Bush reaffirmed the US’s commitment to Palestinian statehood. The international community made clear its willingness to support Palestinian claims to statehood if the violence stopped, but did not support Israel and the US’s demand for the removal of Arafat.

On 12 March 2002 the UN Security Council passed Resolution 1397, “affirming a vision of a region where two states, Israel and Palestine, live side by side within secure and recognized borders”. The “quartet”— made up of the US, the European Union, Russia, and the UN — endorsed Bush’s vision of a Palestinian state within three years of a ceasefire and meaningful Palestinian reform.

In late February 2003, Israeli sources revealed a paper submitted by the Palestinian authority to Israel. It offered a Palestinian pledge to stop armed operations against Israel in return for the gradual withdrawal of the Israeli army to its pre 28- September 2000 locations.

In late February, Saudi Arabia announced a peace plan by which Israel would withdraw from all occupied Arab land in return for normal ties with all the Arab states and a formal end to the state of war between the Arab nations and Israeli.
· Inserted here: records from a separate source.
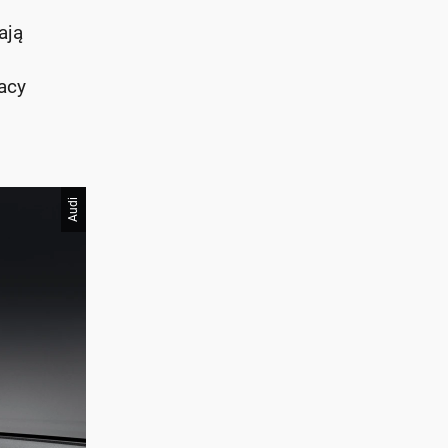
ają
racy
Audi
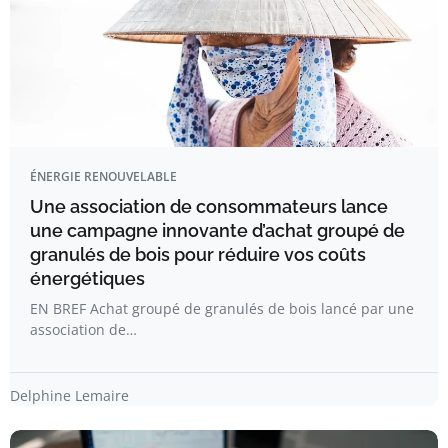
ÉNERGIE RENOUVELABLE
Une association de consommateurs lance
une campagne innovante d’achat groupé de
granulés de bois pour réduire vos coûts
énergétiques
EN BREF Achat groupé de granulés de bois lancé par une
association de…
Delphine Lemaire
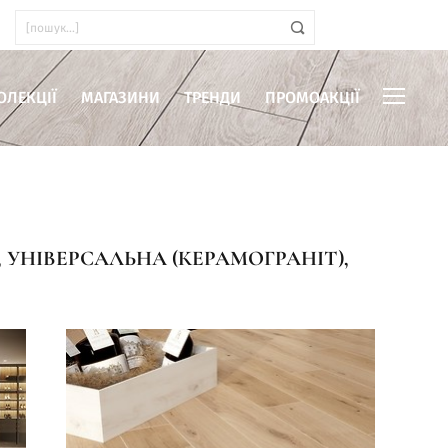
ОЛЕКЦІЇ
МАГАЗИНИ
ТРЕНДИ
ПРОМОАКЦІЇ
 УНІВЕРСАЛЬНА (КЕРАМОГРАНІТ),
иміщень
The Saudi plan was unanimously endorsed at an Arab League summit in Beirut, Lebanon, on March 28. Hours after the Arab initiative, Israel launched a widespread offensive against Palestinian territories killing and injuring scores of Palestinians.

Israeli forces swept into Ram Allah, and tanks besieged Arafat’s headquarters, destroying large parts of it. Israel has continued to confine Arafat to the building for the past two years.

The Intifada had serious results for both Palestinians and Israelis. Economic activity among the Palestinians essentially ceased and food supplies suffered after Israel imposed curfews, and banned thousands of Palestinians from working inside Israel.

On the Israeli side, the Palestinian self-sacrifice operations forced the population to live with tighter security and the economy has consequently suffered.

Investments have declined; the gross domestic product per capita decreased to 6% compared with figures for 2000–01; fewer than 400,000 tourists visited Israel in the first half of 2002; and the percentage of unemployed Israelis topped 10%, breaking previous records.

Yet, Israel will continue to receive more than $3 billion from American taxpayers each year, with $2.22 billion of it in military aid alone.